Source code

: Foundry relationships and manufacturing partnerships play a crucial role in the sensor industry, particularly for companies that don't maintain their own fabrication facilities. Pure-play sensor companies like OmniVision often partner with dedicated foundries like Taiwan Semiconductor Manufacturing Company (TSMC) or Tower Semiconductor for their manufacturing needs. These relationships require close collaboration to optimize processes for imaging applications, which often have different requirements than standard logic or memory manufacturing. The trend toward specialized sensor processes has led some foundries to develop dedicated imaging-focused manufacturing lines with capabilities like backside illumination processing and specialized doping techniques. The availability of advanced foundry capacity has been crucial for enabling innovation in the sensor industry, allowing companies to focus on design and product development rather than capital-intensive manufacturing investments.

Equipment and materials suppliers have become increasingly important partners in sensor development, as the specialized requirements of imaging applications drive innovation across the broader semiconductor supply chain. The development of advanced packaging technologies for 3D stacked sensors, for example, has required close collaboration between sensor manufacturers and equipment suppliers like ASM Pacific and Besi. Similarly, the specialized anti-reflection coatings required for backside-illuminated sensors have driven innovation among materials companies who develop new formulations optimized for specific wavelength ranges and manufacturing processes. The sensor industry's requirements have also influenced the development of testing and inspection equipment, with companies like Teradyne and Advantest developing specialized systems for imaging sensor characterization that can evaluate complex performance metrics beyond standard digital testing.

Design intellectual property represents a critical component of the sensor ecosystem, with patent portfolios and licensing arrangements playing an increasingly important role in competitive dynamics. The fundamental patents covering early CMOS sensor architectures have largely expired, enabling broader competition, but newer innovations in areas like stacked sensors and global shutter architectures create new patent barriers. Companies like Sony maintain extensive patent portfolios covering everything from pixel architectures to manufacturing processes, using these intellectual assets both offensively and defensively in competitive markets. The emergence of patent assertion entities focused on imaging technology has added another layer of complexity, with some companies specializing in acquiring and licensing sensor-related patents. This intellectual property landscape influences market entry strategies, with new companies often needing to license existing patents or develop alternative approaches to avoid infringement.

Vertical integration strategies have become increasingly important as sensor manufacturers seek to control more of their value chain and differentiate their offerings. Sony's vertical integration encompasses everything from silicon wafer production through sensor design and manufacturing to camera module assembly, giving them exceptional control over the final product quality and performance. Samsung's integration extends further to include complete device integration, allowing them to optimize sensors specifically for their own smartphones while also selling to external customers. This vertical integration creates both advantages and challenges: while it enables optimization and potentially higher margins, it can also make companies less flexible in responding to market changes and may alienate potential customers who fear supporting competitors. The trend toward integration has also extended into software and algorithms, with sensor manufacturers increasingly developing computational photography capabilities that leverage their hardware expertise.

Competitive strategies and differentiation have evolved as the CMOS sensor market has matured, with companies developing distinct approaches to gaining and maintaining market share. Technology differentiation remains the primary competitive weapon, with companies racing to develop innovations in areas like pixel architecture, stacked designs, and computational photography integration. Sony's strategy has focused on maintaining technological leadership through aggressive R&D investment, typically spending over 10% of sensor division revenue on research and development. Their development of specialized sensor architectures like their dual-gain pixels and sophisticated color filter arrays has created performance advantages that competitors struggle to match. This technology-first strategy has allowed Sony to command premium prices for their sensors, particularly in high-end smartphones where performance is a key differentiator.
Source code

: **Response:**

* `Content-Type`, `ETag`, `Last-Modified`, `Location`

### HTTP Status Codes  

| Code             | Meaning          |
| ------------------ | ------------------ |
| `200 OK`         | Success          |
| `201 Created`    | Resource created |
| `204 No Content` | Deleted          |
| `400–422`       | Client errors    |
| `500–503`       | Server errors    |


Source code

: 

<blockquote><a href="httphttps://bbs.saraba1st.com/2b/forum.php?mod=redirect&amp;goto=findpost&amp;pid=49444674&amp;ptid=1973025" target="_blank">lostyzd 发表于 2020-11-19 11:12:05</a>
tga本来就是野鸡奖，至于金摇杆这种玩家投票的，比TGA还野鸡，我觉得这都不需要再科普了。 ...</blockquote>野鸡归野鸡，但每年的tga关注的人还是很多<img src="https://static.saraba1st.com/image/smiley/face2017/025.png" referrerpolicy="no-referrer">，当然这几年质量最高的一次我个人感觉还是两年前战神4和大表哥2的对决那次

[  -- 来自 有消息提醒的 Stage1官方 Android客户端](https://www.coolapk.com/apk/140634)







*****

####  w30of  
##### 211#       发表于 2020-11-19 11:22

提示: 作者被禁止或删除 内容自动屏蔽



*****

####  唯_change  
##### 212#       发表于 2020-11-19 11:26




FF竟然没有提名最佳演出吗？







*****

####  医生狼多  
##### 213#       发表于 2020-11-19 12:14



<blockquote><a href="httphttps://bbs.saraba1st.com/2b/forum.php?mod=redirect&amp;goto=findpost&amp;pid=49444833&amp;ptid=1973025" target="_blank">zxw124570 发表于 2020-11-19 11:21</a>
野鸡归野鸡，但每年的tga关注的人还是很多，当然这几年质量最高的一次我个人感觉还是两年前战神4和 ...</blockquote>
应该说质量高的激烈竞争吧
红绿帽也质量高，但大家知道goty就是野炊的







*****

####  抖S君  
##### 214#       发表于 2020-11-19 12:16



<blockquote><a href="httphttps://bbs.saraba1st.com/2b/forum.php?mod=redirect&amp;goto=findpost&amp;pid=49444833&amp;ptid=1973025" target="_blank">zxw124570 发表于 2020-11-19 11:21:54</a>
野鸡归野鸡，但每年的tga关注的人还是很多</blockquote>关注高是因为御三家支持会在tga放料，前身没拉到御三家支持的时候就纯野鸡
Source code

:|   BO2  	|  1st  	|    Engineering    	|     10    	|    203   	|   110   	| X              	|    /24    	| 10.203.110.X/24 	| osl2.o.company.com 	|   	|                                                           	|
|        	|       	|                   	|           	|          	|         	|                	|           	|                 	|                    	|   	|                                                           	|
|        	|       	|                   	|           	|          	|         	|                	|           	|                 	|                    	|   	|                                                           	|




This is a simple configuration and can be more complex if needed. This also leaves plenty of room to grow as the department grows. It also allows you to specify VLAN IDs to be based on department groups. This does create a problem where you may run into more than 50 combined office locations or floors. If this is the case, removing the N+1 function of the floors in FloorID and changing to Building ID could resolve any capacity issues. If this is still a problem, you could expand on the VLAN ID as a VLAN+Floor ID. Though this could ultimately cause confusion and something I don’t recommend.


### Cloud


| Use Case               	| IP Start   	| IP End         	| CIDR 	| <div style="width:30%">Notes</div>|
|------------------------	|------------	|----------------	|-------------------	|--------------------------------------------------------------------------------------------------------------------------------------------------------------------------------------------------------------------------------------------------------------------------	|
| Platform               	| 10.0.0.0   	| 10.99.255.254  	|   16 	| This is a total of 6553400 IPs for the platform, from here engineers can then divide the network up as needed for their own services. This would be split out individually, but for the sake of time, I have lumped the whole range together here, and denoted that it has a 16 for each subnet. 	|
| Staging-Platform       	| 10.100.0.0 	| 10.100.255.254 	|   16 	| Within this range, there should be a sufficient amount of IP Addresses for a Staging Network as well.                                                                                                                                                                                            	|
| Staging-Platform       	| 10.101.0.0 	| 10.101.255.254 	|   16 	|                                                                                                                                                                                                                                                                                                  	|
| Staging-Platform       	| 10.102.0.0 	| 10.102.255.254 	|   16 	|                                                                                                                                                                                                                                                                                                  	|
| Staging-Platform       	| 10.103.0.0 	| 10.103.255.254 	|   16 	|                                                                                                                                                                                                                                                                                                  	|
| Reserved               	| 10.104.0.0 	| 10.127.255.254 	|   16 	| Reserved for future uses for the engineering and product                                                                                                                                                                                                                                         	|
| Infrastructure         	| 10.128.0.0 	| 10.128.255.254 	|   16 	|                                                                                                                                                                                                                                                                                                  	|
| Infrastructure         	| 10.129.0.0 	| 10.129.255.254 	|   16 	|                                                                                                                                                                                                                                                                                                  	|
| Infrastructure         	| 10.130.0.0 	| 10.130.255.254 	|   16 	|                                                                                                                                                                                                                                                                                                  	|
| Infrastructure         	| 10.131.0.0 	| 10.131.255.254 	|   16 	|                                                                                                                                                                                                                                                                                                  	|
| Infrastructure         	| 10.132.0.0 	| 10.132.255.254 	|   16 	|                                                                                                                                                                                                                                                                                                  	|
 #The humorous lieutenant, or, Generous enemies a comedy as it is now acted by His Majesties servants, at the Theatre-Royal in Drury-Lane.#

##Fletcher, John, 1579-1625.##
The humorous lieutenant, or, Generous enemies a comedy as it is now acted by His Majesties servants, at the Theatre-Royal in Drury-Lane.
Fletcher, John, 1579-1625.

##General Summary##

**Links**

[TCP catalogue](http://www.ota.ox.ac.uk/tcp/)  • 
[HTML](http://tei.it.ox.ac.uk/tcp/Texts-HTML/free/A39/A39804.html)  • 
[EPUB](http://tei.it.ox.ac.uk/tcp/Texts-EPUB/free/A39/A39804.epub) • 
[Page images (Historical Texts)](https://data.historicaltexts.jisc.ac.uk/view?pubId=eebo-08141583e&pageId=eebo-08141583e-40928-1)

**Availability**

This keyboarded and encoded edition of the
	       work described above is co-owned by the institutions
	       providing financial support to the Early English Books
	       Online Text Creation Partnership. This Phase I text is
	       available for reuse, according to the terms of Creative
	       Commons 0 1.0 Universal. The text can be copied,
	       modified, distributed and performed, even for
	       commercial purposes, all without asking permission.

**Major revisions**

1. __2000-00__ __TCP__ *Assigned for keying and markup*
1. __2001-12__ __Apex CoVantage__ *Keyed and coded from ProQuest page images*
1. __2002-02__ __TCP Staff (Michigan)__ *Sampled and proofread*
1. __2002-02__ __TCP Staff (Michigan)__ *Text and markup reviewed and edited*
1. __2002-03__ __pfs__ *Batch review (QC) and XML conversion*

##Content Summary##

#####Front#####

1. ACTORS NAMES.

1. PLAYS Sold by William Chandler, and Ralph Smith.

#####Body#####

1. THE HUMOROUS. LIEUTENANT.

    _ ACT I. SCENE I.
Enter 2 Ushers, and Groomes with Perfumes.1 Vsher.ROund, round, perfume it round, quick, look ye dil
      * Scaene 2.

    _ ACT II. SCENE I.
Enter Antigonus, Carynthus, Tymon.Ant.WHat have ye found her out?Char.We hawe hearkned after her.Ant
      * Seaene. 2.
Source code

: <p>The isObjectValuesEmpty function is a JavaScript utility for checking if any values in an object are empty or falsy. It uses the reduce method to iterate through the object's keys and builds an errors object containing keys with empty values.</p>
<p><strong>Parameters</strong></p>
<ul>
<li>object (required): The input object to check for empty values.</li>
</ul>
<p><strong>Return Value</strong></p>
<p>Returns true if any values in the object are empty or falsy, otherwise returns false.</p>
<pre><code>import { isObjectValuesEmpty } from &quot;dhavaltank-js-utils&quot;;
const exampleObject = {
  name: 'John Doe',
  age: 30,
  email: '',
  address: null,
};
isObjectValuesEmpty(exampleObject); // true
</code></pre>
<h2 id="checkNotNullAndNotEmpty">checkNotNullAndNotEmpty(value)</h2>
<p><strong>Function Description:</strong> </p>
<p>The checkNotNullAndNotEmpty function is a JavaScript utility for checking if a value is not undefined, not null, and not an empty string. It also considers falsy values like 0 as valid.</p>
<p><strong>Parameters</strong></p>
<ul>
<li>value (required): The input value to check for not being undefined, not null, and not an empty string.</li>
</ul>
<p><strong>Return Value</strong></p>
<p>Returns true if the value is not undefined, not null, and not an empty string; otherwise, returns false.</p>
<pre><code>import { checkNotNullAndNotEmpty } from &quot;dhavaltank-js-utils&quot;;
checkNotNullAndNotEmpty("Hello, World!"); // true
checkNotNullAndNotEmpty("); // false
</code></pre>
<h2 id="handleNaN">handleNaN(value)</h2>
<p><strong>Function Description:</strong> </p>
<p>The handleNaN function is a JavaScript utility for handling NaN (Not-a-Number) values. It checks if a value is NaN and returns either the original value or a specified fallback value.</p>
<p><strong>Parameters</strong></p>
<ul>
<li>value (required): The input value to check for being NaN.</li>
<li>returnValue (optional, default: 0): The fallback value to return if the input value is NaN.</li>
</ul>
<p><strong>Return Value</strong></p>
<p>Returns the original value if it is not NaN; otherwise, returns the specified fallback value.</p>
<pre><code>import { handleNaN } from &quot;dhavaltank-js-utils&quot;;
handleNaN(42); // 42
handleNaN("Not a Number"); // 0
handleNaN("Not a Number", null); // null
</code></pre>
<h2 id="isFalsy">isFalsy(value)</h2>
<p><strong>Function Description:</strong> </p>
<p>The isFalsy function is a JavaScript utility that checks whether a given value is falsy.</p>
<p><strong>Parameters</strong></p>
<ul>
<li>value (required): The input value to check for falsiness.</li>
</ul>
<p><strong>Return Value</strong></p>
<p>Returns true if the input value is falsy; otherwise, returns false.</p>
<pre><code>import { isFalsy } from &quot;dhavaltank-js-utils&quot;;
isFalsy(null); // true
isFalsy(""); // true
══════════════════════════════
- [Exercise description]:
In the records above, how many lines include "John"? Answer with the number alone.

- [Finished exercise]:
3